Layout dataset entries:
__________
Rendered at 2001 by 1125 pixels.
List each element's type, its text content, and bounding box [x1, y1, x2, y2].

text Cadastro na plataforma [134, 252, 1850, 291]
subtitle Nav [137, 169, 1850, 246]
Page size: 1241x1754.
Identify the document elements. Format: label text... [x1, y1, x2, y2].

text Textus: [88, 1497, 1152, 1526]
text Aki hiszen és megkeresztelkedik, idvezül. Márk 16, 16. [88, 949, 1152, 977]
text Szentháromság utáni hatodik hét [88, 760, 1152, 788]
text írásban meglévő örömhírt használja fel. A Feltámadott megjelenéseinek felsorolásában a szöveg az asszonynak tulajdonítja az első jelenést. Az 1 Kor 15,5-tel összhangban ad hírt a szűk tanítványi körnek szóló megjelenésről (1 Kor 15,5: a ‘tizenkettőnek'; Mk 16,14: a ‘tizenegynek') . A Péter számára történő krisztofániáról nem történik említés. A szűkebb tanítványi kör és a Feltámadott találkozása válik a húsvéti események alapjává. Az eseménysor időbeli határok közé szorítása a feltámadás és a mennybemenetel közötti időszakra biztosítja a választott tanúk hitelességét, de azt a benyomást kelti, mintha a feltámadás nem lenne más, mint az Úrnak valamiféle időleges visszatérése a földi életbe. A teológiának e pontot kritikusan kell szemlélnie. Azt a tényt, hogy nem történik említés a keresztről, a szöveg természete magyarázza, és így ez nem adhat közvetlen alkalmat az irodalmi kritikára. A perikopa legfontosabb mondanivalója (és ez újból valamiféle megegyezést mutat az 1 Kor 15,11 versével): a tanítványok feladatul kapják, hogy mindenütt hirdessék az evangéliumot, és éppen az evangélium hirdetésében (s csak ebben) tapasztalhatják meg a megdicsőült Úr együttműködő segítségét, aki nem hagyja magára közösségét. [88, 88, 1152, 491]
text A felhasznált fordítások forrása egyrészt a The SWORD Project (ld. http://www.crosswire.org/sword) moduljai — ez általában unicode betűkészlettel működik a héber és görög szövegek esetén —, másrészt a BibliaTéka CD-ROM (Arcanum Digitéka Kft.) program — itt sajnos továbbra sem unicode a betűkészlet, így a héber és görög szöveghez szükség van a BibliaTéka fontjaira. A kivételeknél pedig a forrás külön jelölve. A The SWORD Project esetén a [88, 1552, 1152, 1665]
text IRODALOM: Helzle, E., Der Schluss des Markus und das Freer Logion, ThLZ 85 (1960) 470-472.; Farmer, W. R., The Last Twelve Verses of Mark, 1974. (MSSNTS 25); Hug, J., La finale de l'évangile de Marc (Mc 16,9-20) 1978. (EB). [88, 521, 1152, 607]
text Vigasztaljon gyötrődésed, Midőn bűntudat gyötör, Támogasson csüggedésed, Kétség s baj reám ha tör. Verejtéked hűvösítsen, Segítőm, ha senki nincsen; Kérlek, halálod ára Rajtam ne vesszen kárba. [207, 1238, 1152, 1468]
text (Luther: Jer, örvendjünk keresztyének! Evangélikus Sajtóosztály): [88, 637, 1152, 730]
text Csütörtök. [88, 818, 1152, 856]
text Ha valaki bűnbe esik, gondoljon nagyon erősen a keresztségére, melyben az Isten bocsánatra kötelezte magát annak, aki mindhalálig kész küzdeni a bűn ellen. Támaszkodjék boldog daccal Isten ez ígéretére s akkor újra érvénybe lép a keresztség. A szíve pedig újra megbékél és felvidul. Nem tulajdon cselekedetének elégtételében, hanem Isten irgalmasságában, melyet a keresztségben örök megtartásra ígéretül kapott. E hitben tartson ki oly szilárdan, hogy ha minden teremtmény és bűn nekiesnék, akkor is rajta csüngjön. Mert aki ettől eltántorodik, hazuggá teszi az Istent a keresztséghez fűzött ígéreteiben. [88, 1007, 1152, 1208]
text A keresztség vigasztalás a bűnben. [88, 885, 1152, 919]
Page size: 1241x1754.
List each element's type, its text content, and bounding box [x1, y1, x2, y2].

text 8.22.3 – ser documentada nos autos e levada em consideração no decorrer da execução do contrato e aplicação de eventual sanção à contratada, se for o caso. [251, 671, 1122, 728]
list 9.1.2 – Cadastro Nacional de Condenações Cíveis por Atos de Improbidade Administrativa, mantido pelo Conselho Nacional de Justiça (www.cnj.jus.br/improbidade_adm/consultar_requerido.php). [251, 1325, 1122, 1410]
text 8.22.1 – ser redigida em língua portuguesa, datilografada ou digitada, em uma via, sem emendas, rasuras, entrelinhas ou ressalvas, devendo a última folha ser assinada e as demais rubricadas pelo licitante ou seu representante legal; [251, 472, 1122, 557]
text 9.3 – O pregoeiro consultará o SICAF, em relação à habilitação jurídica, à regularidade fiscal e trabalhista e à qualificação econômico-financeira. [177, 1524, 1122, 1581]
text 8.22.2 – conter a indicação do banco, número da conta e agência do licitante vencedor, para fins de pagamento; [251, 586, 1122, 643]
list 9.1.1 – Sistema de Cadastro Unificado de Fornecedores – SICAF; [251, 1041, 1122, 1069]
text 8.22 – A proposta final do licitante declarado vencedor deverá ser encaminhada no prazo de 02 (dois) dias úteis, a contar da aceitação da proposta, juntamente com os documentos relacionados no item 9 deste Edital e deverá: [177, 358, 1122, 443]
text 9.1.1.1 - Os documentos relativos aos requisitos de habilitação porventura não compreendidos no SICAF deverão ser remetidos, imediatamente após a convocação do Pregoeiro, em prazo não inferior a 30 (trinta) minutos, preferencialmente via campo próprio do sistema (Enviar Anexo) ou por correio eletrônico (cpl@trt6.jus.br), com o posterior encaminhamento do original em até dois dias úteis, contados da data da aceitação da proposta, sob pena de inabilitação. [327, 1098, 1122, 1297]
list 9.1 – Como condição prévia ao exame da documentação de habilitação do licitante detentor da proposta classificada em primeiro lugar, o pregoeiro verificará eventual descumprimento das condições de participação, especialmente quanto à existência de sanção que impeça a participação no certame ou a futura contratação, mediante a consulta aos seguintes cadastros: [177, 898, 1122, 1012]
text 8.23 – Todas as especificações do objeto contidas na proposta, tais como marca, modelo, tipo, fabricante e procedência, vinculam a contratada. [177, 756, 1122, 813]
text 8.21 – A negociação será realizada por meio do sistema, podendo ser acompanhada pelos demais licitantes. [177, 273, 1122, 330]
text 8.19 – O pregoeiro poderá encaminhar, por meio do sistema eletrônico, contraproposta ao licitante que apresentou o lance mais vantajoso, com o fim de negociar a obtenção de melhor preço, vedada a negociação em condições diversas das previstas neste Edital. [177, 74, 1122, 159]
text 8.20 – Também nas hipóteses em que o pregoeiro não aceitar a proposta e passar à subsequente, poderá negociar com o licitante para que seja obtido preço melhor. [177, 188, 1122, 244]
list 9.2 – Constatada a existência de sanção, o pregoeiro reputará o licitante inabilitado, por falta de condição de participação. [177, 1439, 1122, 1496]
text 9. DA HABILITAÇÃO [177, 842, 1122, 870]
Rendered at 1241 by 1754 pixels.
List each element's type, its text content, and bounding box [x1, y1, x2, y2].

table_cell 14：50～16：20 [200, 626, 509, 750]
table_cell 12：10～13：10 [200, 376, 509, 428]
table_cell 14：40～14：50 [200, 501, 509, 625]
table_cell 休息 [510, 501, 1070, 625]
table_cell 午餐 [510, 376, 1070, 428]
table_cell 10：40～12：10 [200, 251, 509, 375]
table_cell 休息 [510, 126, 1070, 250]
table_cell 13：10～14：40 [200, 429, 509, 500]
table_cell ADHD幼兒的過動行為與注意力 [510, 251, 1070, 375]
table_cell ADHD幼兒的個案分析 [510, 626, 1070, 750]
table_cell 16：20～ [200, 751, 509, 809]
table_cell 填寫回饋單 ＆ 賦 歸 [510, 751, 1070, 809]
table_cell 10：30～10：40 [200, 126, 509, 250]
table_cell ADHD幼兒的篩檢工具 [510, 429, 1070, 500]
__________
Written exercise: Put the lines from the start of the records through the line holding "Identify the document", inclusive, into a Markdown table with the columns Row and Line. Leave out blank lines.

Finished exercise:
| Row | Line |
|---|---|
| 1 | Rendered at 2001 by 1125 pixels. |
| 2 | List each element's type, its text content, and bounding box [x1, y1, x2, y2]. |
| 3 | text Cadastro na plataforma [134, 252, 1850, 291] |
| 4 | subtitle Nav [137, 169, 1850, 246] |
| 5 | Page size: 1241x1754. |
| 6 | Identify the document elements. Format: label text... [x1, y1, x2, y2]. |